Bill and I had been away from home about a week, holding services in a church in eastern Tennessee. Our little Suzanne had been as patient as a one-year-old could be. Finally, the last night, we said good-bye to our friends and packed our bags and boxes into our station wagon. I shook hands with the last of the people in the church lobby, then headed for the Sunday school room we had used as a dressing room to put Suzanne’s pajamas on her and jump into my jeans for the long drive home from Tennessee to Indiana.
As we pulled out of the parking lot, Suzanne asked, “Where are we going now, Mommy?” Children of traveling parents ask that question a lot.
“Home, sweetheart,” Bill answered. “We’re going home.”

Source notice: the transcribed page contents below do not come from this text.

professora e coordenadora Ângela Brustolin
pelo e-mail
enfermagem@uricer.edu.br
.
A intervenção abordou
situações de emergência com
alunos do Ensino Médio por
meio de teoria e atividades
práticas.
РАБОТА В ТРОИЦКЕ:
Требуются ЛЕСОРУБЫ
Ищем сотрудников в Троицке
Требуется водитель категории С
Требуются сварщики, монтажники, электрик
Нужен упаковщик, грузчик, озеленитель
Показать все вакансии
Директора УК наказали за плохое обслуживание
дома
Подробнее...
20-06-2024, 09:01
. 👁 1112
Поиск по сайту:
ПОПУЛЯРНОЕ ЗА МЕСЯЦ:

She clapped her hands and made up a song. “Going home. We’re going home,” she sang until she finally fell asleep.
As we drove away from the city lights and onto the highway, I remembered how safe I felt as a child in the warm cocoon of our family car--heading home. My parents traveled often to conventions and other ministerial meetings. We were gone so often that my mother bought me an extra set of schoolbooks so I could keep up my work. There was something so comforting about finally leaving the place we’d been visiting to head home where we belonged.

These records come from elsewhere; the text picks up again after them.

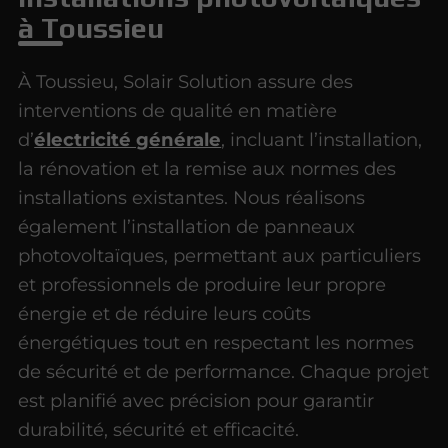
à Toussieu
À Toussieu, Solair Solution assure des
interventions de qualité en matière
d’
électricité générale
, incluant l’installation,
la rénovation et la remise aux normes des
installations existantes. Nous réalisons
également l’installation de panneaux
photovoltaïques, permettant aux particuliers
et professionnels de produire leur propre
énergie et de réduire leurs coûts
énergétiques tout en respectant les normes
de sécurité et de performance. Chaque projet
est planifié avec précision pour garantir
durabilité, sécurité et efficacité.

Bill must have been thinking about something very similar. “I remember when I was a kid, Mom and Dad would take us to Nashville to the Ryman Auditorium for the all-night singings,” he mused. “I’d beg and beg until Dad would finally agree to make the trip. He’d say, ‘We’ll go, but you better stay in the seat for every bit of that singing.’ I think he was sorry he ever said that when, at one in the morning, I was still there listening to the very last song! And yet I remember how happy I felt when Dad would put his arm around my shoulder and say, “Come on: let’s go home, and we’d pile into the car and head for the farm in Indiana. I was so full of music and dreams about someday singing like that that I wouldn’t stop talking for miles.”
Suzanne had given us an idea for a new song, and her little tune kept going through our minds. Children who have to travel as much as ours did seldom beg to go someplace. Instead, they beg to stay home. Home is the sweetest place of all. They know; they’ve been everywhere else!

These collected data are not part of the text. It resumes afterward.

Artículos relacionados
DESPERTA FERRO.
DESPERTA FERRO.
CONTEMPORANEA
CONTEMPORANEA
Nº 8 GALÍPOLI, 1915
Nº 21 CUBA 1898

In a way we’re all children of a traveling family. We’ve seen some nice places. We’ve stayed in some nice houses. We’ve had some memorable experiences and met some great people. But we really don’t live in those places.
And sometimes the miles get long and the attractions--no matter how exciting--get to be just another county fair. No matter how much we sleep, we don’t ever seem to be at rest. No matter how sweet the fellowship or how pleasant the hospitality, we don’t ever seem to really belong.
But one of these days our Father will scoop us up in His strong arms and we will hear Him say those sweet and comforting words, “Come on, my child. We’re going home.”